South Carolina 10th Circuit Solicitor
- In office 2000–2004

Personal details
- Alma mater: Furman University; University of South Carolina School of Law (JD);

Military service
- Allegiance: United States
- Branch/service: United States Marine Corps
- Rank: Captain

= Druanne White =

American lawyer

Druanne Dykes White (born c. 1960) is an American trial lawyer based in South Carolina. She was a prosecutor for the state for more than 11 years, and was then elected to a four-year term as solicitor for the Tenth Judicial Circuit, serving from 2000 to 2004. She has since returned to private practice.

==Early life and education==
White earned her undergraduate degree at Furman University, and her J.D. degree at the University of South Carolina School of Law.

== Career ==
After law school, White served in the United States Marines Corps as a Judge Advocate General's Corps officer for a few years. She was hired as a state prosecutor, serving in this position for more than 11 years. In 1999, she was elected as solicitor (the equivalent of a district attorney) for the Tenth Judicial Circuit, where she served a four-year term (2000–2004).

During her time as prosecutor, White became one of the foremost experts on capital murder cases in the United States. She was invited to testify as an expert witness to the U.S. Senate Judiciary committee on June 10, 2002. She testified in the matter of “Reducing the Risk of Executing the Innocent: The Report of the Illinois Governor's Commission on Capital Punishment”, along with other experts in the field, including author Scott Turow, Donald Hubert, and Professor Larry Marshall (Northwestern University School of Law).

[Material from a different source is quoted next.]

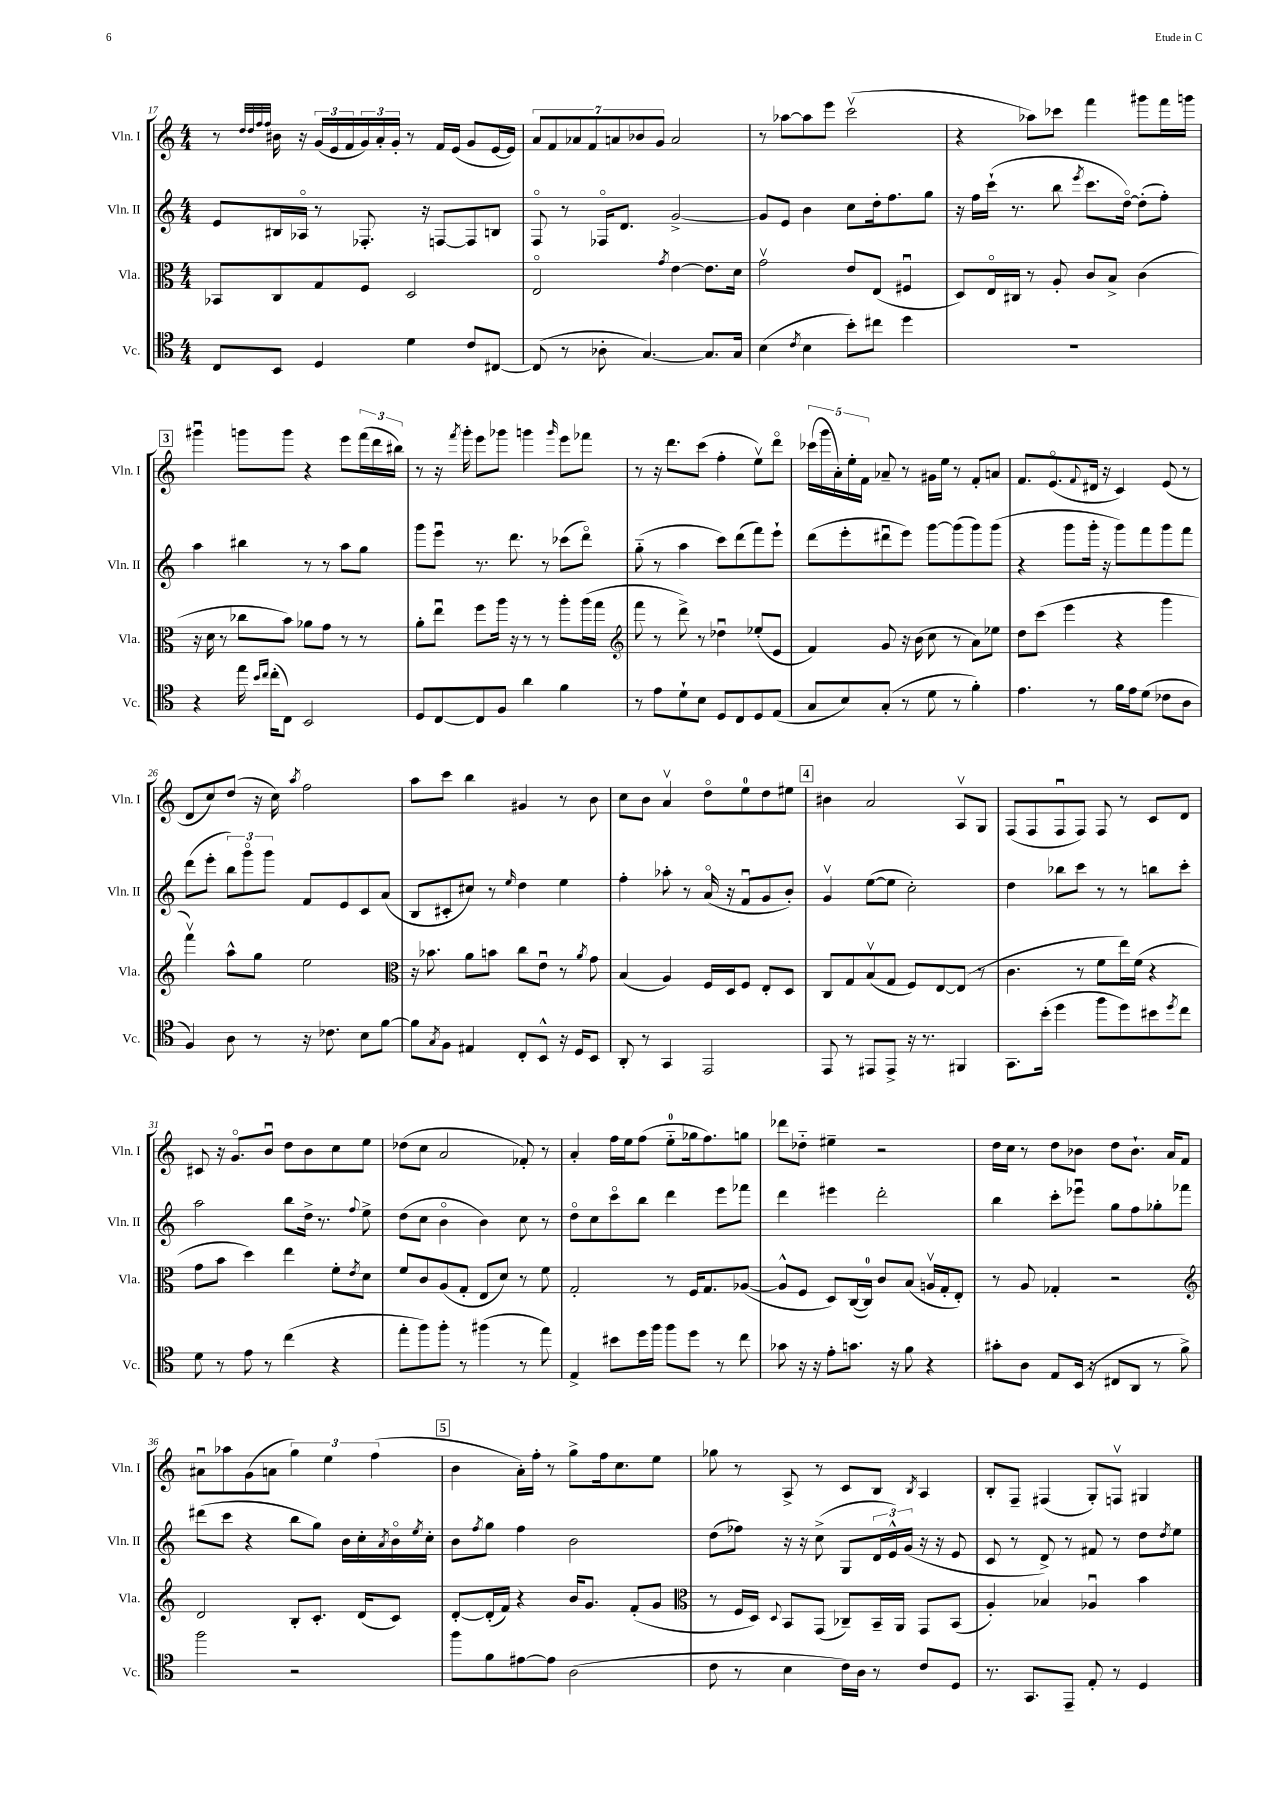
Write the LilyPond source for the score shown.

White taught the Career Prosecutors Course at the College of the National District Attorneys Association in Alexandria, Virginia, which is attended by prosecutors from around the country.

=== Stephanie Carter ===
Among White's notable trials as prosecutor was that known for its victim, Stephanie Carter, a four-year-old girl who died at the hands of her father and stepmother after suffering physical abuse for a year. After Carter's father pleaded guilty, White prosecuted her stepmother and won a conviction.

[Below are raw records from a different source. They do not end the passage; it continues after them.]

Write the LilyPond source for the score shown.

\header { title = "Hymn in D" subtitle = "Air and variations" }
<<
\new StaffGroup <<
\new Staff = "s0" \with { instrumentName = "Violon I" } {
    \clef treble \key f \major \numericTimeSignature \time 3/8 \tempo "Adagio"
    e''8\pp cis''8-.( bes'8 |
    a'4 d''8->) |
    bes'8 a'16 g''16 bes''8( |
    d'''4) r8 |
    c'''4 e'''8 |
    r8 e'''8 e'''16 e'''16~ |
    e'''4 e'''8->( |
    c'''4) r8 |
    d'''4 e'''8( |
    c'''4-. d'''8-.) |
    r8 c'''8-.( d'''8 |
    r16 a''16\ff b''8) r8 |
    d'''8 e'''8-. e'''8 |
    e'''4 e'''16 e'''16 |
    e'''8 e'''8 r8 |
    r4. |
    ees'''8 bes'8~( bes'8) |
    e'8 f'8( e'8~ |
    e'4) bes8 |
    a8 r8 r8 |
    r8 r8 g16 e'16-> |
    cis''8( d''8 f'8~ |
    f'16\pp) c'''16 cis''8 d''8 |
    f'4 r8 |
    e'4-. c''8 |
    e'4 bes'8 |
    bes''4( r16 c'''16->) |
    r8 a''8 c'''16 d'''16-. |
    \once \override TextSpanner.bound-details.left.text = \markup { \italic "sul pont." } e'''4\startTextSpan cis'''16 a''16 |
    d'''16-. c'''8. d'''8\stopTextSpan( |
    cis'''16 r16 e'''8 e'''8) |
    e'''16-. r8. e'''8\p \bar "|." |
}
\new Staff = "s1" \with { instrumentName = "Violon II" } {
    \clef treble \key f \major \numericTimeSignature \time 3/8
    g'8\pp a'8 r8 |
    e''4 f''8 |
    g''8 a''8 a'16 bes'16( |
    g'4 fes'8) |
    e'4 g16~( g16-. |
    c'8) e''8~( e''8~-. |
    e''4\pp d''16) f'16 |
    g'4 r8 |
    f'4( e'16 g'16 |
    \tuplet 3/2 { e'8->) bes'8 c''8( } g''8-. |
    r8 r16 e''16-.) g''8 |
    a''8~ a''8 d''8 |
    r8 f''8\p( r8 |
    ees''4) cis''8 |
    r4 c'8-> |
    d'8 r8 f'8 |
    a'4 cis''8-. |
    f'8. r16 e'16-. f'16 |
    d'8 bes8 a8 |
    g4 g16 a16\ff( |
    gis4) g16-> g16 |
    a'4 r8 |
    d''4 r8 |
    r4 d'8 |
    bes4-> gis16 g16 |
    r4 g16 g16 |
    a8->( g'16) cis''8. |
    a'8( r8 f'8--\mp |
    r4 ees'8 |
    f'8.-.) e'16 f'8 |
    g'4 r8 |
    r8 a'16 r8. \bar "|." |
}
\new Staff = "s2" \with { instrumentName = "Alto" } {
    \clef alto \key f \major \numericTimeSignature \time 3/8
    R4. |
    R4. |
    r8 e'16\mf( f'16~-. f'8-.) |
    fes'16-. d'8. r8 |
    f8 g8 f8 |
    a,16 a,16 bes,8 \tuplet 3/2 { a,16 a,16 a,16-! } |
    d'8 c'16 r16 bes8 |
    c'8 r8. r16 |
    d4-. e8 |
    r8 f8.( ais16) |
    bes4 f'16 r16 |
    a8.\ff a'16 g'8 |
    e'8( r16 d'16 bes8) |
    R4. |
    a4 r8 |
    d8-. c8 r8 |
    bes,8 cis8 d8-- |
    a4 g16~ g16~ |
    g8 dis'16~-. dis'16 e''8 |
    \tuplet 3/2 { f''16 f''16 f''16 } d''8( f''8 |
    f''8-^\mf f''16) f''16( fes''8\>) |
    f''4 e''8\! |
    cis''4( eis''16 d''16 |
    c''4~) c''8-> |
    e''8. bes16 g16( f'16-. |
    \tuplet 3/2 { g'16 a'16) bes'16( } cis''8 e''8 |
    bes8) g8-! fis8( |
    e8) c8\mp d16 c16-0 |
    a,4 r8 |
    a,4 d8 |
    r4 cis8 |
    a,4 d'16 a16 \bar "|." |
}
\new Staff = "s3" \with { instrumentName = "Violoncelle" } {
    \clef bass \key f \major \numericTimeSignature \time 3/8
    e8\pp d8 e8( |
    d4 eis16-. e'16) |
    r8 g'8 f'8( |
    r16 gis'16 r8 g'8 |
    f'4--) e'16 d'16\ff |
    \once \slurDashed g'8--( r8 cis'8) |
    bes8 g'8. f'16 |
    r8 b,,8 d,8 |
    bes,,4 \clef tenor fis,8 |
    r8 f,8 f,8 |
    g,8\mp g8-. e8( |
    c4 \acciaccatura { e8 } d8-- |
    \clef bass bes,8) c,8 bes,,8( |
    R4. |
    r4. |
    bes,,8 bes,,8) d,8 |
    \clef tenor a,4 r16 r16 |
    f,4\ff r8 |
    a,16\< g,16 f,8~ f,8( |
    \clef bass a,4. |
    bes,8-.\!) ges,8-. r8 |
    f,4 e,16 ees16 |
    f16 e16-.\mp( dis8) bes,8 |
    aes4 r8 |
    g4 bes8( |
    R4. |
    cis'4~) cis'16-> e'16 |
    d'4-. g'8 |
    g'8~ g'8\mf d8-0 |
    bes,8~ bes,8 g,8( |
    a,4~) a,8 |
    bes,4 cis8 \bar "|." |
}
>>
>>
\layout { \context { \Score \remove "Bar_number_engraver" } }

White subsequently co-authored a state bill entitled Stephanie's Law, to make it easier for law enforcement to protect children in South Carolina from abuse. Among other provisions, it requires classification of suspected child abuse cases immediately as "unfounded" or "indicated", and allows reopening of cases upon the receipt of additional information.

== Defense Attorney ==
After losing a bid for re-election as Tenth Circuit Solicitor to challenger Chrissy Adams, White opened her own law practice. As a defense attorney, White has helped to gain acquittal in two cases of women accused of murder, arguing successfully that they had been acting in self-defense.

=== April McCullough ===
McCullough was charged with shooting and killing her 32-year-old boyfriend, Scotty Fowler, in February 2005. She claimed that he had had a history of committing domestic violence against her. The jury acquitted McCullough, convinced by White's argument that Fowler had abused her client and McCullough killed him in self-defense.

=== Cynthia Marchbanks ===
On September 8, 2006, 23-year-old Cynthia Marchbanks and 22-year-old Amber Robey, who were childhood friends, argued. Marchbanks fled to her home, and Robey charged in. Afraid, Marchbanks fired her .45 caliber pistol at Robey, killing her with a shot to the chin. Robey was 6 months pregnant and her baby was delivered early by emergency Caesarean section in an attempt to save it. The baby died 40 days later.

White defended Marchbanks and won her acquittal of murder in a jury trial. She was believed to have killed her pregnant neighbor in self-defense, after an argument escalated.

==Honors==
- 2000 - elected Prosecutor of the Year by the South Carolina Solicitor's Association.
- 2003 - Governor Mark Sanford appointed White to a 4-year term on the South Carolina Prosecution Commission, which coordinates the state's prosecution of capital cases.
- 2006 - Sanford awarded White the Order of the Palmetto, South Carolina's highest civilian honor.